I think we should teach them that murder is wrong but that, in our world, self-defense is imperative. I think we should fill their heads with the realities about the way the world works; the idealizations of how it should work; and the strength to deal with the former and fight for the latter. I think we should teach them that ignorance is the most dangerous thing on earth and that patience with people who have not experienced the world is the key to replacing that ignorance with knowledge and understanding. I think we should teach them that nothing is more vital than critical thinking and respectful discourse.
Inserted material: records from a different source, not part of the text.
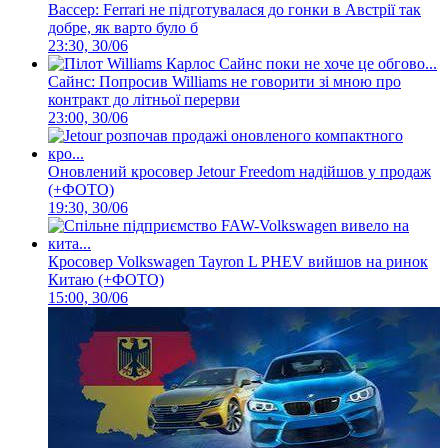
Вассер: Ferrari не підготувалася до гонки в Австрії так
добре, як варто було б
23:30, 30/06
Сайнс: Попросив Williams не говорити зі мною про
контракт до літньої перерви
23:00, 30/06
Оновлений кросовер Jetour Freedom надійшов у продаж
(+ФОТО)
19:30, 30/06
Кросовер Volkswagen Tayron L PHEV вийшов на ринок
Китаю (+ФОТО)
15:00, 30/06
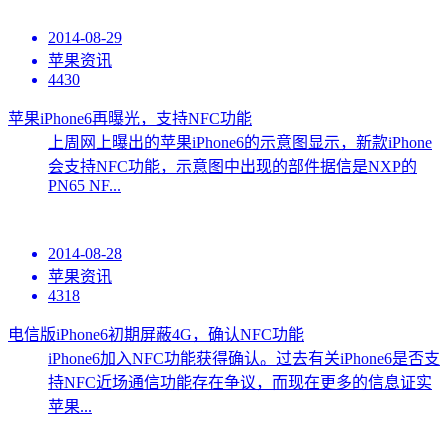
2014-08-29
苹果资讯
4430
苹果iPhone6再曝光，支持NFC功能
上周网上曝出的苹果iPhone6的示意图显示，新款iPhone
会支持NFC功能，示意图中出现的部件据信是NXP的
PN65 NF...
2014-08-28
苹果资讯
4318
电信版iPhone6初期屏蔽4G，确认NFC功能
iPhone6加入NFC功能获得确认。过去有关iPhone6是否支
持NFC近场通信功能存在争议，而现在更多的信息证实
苹果...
I think we should tell them that the environment is our responsibility and that we haven't taken very good care of it in the past. I think we should tell them that you can't save the environment by recycling newspapers but still driving a Hummer. I think we should tell them that illegal drug use is bad. Period. The abuse of alcohol is bad. And smoking is bad. No judgments, no rationalizations. None of those things are a good idea. All of those things can kill you. And the people who love them aren't trying to keep them from having fun. They're trying to keep them alive. It's not that complicated.
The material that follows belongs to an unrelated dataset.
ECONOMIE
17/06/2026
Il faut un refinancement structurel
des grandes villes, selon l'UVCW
I think we should tell them that wearing designer jeans doesn't make you a better person and starving yourself to death is a mental illness not a fashion statement or a personal choice or right. I think we should tell them where babies come from. And I think we should say penis and vagina and uterus and sperm. I think we should tell them that being pregnant is hard and labor is harder. I think we should tell them that sex is the most wonderful thing in the world between two consenting adults and the worst thing on the planet if there is even a whisper of doubt, insecurity, immaturity, coercion, violence, disrespect, inequity, misunderstanding, or mistrust. I think we should tell them that their bodies belong to them and only them and they get to decide who touches them, when, and where. But that we are here if they want to talk it out with us.

I think we should tell them to play fair and to yield to merging traffic. And I think we should tell them with our actions not just our words. I think we should tell them that we are defined and judged by our cars and our houses and our jewelry. But that we shouldn't be. And I think we should tell them that we are defined and judged by our weight and our beauty and our net worth. But that we shouldn't be. I think we should tell them that cosmetic surgery is a personal choice that many people make because our economy trades on looks. But we should also tell them that altering their bodies won't make them better people. We should tell them to beware of media that makes them feel compelled to "fix" themselves.

I think we should tell them that girls and boys are different. But that neither one is better than the other. And that not all boys and all girls are alike and that just because Tommy wants a doll or Susie wants a truck doesn't mean that they are more or less of a boy or girl because there is no such thing. I think we should tell them that we are what we are and there's a lot less black and white than many people would like to believe even about gender and sexuality. I think we should tell them that everything is a spectrum and rare is anything that falls firmly on one side or another.

I think we should tell them that we don't know all the answers. Hell, we don't even know most of the answers. But we do know one thing. We love them. And every person on the earth has parents who (hopefully) love them too and that anytime they do something hurtful, they are hurting someone else's baby. I think we should tell them the truth. We don't have it all figured out. But it's not about figuring it out. It's about being present to live our own truths on our won journeys while respecting the planet and all of the other people and creatures living on it.

I think we should indoctrinate our children as early as possible. The hatemongers are doing it all around us. I think it's time we do it too.